Palantir officer Ryan Taylor disposed of 20,237 PLTR shares to cover RSU taxes
Rhea-AI Filing Summary
Palantir Technologies insider sales by Ryan D. Taylor: The company's Chief Revenue Officer and Chief Legal Officer, Ryan D. Taylor, sold a total of 20,237 shares of Class A common stock across multiple open-market transactions on August 20–21, 2025. The reported sales were executed pursuant to the Reporting Person's Rule 10b5-1 trading plan to cover tax withholding obligations tied to the vesting of restricted stock units. Prices reported are weighted averages by trade groups, ranging roughly from $142.46 up to $157.56, with the individual line-item weighted-average prices shown in the filing. After these transactions the Reporting Person beneficially owned 343,518 shares of Class A common stock according to the Form 4.
Positive
- Sales executed under a Rule 10b5-1 trading plan, indicating pre-established authorization for trades
- Transactions disclosed as tax-withholding related for vesting restricted stock units, clarifying the purpose of sales
- Filing offers to provide detailed per-trade pricing and volume to the SEC, issuer, or security holders on request
Negative
- 20,237 shares of Class A common stock were sold on August 20–21, 2025, which materially reduces the Reporting Person's immediate shareholdings
- Weighted-average prices span a wide range (~$142.46 to $157.56), indicating trades executed across varying market prices
Insights
TL;DR: Insider sold shares under a 10b5-1 plan to satisfy tax withholding on vested RSUs; transactions appear routine and disclosed.
The Form 4 shows Ryan D. Taylor, an officer and director, executed multiple open-market sales totaling 20,237 Class A shares on August 20–21, 2025. The filing explicitly states sales were automatic to cover tax withholding for vested restricted stock units and were conducted under a Rule 10b5-1 trading plan.
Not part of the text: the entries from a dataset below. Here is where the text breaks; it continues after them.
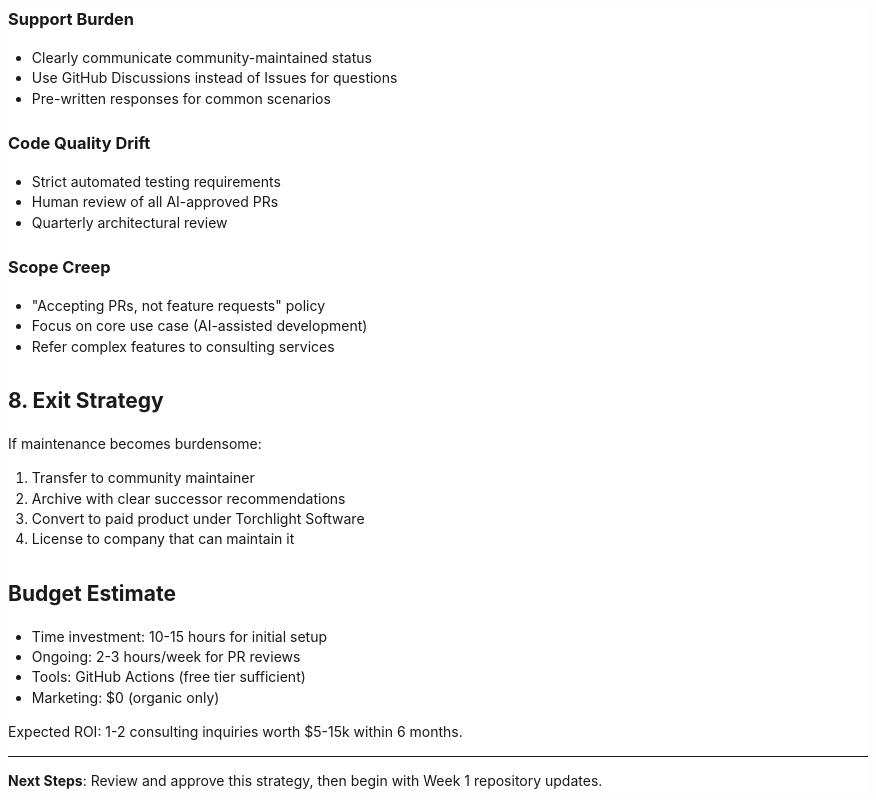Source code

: ### Support Burden
- Clearly communicate community-maintained status
- Use GitHub Discussions instead of Issues for questions
- Pre-written responses for common scenarios

### Code Quality Drift
- Strict automated testing requirements
- Human review of all AI-approved PRs
- Quarterly architectural review

### Scope Creep
- "Accepting PRs, not feature requests" policy
- Focus on core use case (AI-assisted development)
- Refer complex features to consulting services

## 8. Exit Strategy

If maintenance becomes burdensome:
1. Transfer to community maintainer
2. Archive with clear successor recommendations
3. Convert to paid product under Torchlight Software
4. License to company that can maintain it

## Budget Estimate

- Time investment: 10-15 hours for initial setup
- Ongoing: 2-3 hours/week for PR reviews
- Tools: GitHub Actions (free tier sufficient)
- Marketing: $0 (organic only)

Expected ROI: 1-2 consulting inquiries worth $5-15k within 6 months.

---

**Next Steps**: Review and approve this strategy, then begin with Week 1 repository updates.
The filing provides weighted-average prices for grouped trades and offers to provide detailed per-trade price and volume data to regulators or security holders upon request. From an investor-disclosure perspective, the filing meets requirements by identifying the purpose
TL;DR: The disclosure reflects standard governance practice: pre-established trading plan compliance and transparent reporting of officer transactions.
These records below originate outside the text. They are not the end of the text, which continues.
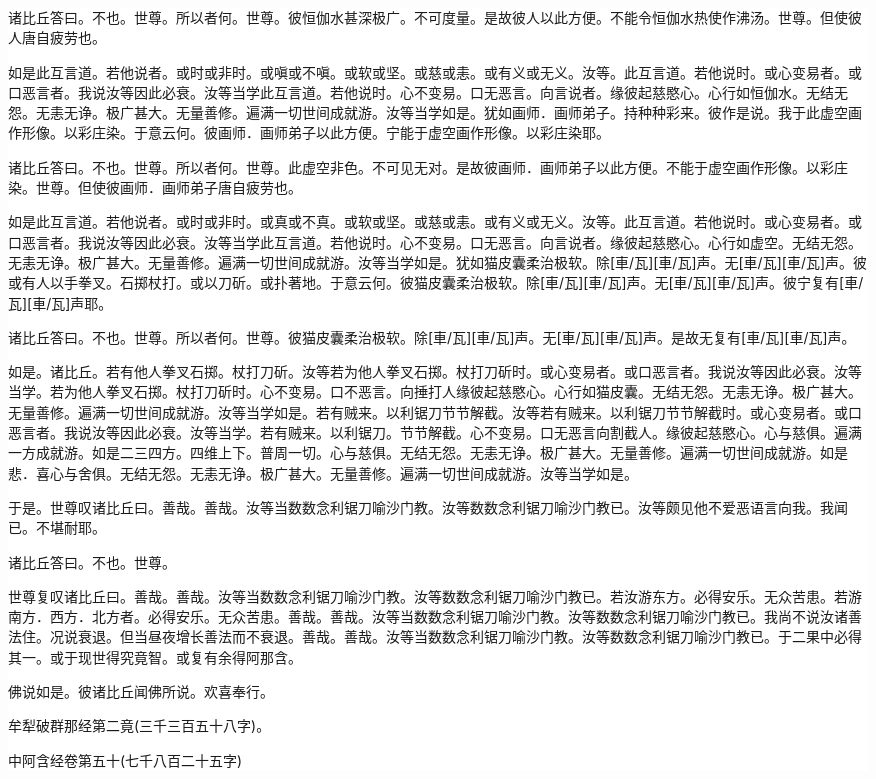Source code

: 诸比丘答曰。不也。世尊。所以者何。世尊。彼恒伽水甚深极广。不可度量。是故彼人以此方便。不能令恒伽水热使作沸汤。世尊。但使彼人唐自疲劳也。

如是此互言道。若他说者。或时或非时。或嗔或不嗔。或软或坚。或慈或恚。或有义或无义。汝等。此互言道。若他说时。或心变易者。或口恶言者。我说汝等因此必衰。汝等当学此互言道。若他说时。心不变易。口无恶言。向言说者。缘彼起慈愍心。心行如恒伽水。无结无怨。无恚无诤。极广甚大。无量善修。遍满一切世间成就游。汝等当学如是。犹如画师．画师弟子。持种种彩来。彼作是说。我于此虚空画作形像。以彩庄染。于意云何。彼画师．画师弟子以此方便。宁能于虚空画作形像。以彩庄染耶。

诸比丘答曰。不也。世尊。所以者何。世尊。此虚空非色。不可见无对。是故彼画师．画师弟子以此方便。不能于虚空画作形像。以彩庄染。世尊。但使彼画师．画师弟子唐自疲劳也。

如是此互言道。若他说者。或时或非时。或真或不真。或软或坚。或慈或恚。或有义或无义。汝等。此互言道。若他说时。或心变易者。或口恶言者。我说汝等因此必衰。汝等当学此互言道。若他说时。心不变易。口无恶言。向言说者。缘彼起慈愍心。心行如虚空。无结无怨。无恚无诤。极广甚大。无量善修。遍满一切世间成就游。汝等当学如是。犹如猫皮囊柔治极软。除[車/瓦][車/瓦]声。无[車/瓦][車/瓦]声。彼或有人以手拳叉。石掷杖打。或以刀斫。或扑著地。于意云何。彼猫皮囊柔治极软。除[車/瓦][車/瓦]声。无[車/瓦][車/瓦]声。彼宁复有[車/瓦][車/瓦]声耶。

诸比丘答曰。不也。世尊。所以者何。世尊。彼猫皮囊柔治极软。除[車/瓦][車/瓦]声。无[車/瓦][車/瓦]声。是故无复有[車/瓦][車/瓦]声。

如是。诸比丘。若有他人拳叉石掷。杖打刀斫。汝等若为他人拳叉石掷。杖打刀斫时。或心变易者。或口恶言者。我说汝等因此必衰。汝等当学。若为他人拳叉石掷。杖打刀斫时。心不变易。口不恶言。向捶打人缘彼起慈愍心。心行如猫皮囊。无结无怨。无恚无诤。极广甚大。无量善修。遍满一切世间成就游。汝等当学如是。若有贼来。以利锯刀节节解截。汝等若有贼来。以利锯刀节节解截时。或心变易者。或口恶言者。我说汝等因此必衰。汝等当学。若有贼来。以利锯刀。节节解截。心不变易。口无恶言向割截人。缘彼起慈愍心。心与慈俱。遍满一方成就游。如是二三四方。四维上下。普周一切。心与慈俱。无结无怨。无恚无诤。极广甚大。无量善修。遍满一切世间成就游。如是悲．喜心与舍俱。无结无怨。无恚无诤。极广甚大。无量善修。遍满一切世间成就游。汝等当学如是。

于是。世尊叹诸比丘曰。善哉。善哉。汝等当数数念利锯刀喻沙门教。汝等数数念利锯刀喻沙门教已。汝等颇见他不爱恶语言向我。我闻已。不堪耐耶。

诸比丘答曰。不也。世尊。

世尊复叹诸比丘曰。善哉。善哉。汝等当数数念利锯刀喻沙门教。汝等数数念利锯刀喻沙门教已。若汝游东方。必得安乐。无众苦患。若游南方．西方．北方者。必得安乐。无众苦患。善哉。善哉。汝等当数数念利锯刀喻沙门教。汝等数数念利锯刀喻沙门教已。我尚不说汝诸善法住。况说衰退。但当昼夜增长善法而不衰退。善哉。善哉。汝等当数数念利锯刀喻沙门教。汝等数数念利锯刀喻沙门教已。于二果中必得其一。或于现世得究竟智。或复有余得阿那含。

佛说如是。彼诸比丘闻佛所说。欢喜奉行。

牟犁破群那经第二竟(三千三百五十八字)。

中阿含经卷第五十(七千八百二十五字)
The report explicitly ties the sales to RSU tax-withholding and states all sales were in compliance with a Rule 10b5-1 plan. That clarity reduces concerns about opportunistic insider timing. The filing also notes it is not intended to disclose all holdings and references the company proxy for fuller ownership context. The signature by an attorney under power of attorney and the offer to provide detailed trade-level data align with thorough disclosure norms.